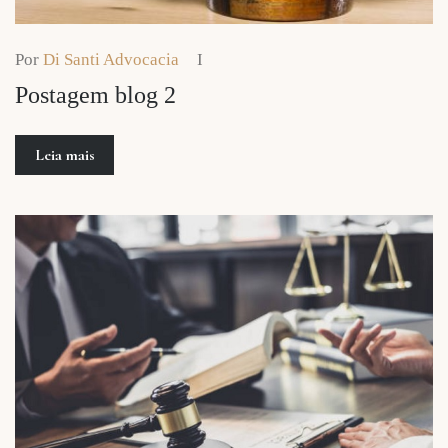
Por
Di Santi Advocacia
Postagem blog 2
Leia mais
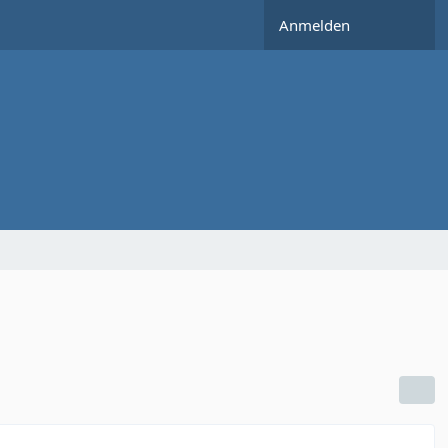
Anmelden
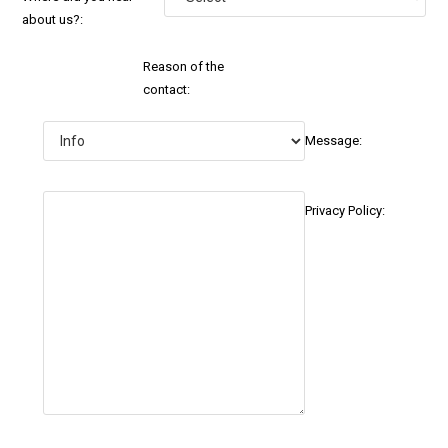
about us?:
Reason of the
contact:
Message:
Privacy Policy:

INSTRUCTIONS TO FOLLOW:
Can you turn all of the lines above into a numbered list, with blank lines skipped and the pictures left out?

EXERCISE SOLUTION:
1. Por
2. Di Santi Advocacia
3. Postagem blog 2
4. Leia mais
5. Anmelden
6. about us?:
7. Reason of the
8. contact:
9. Message:
10. Privacy Policy:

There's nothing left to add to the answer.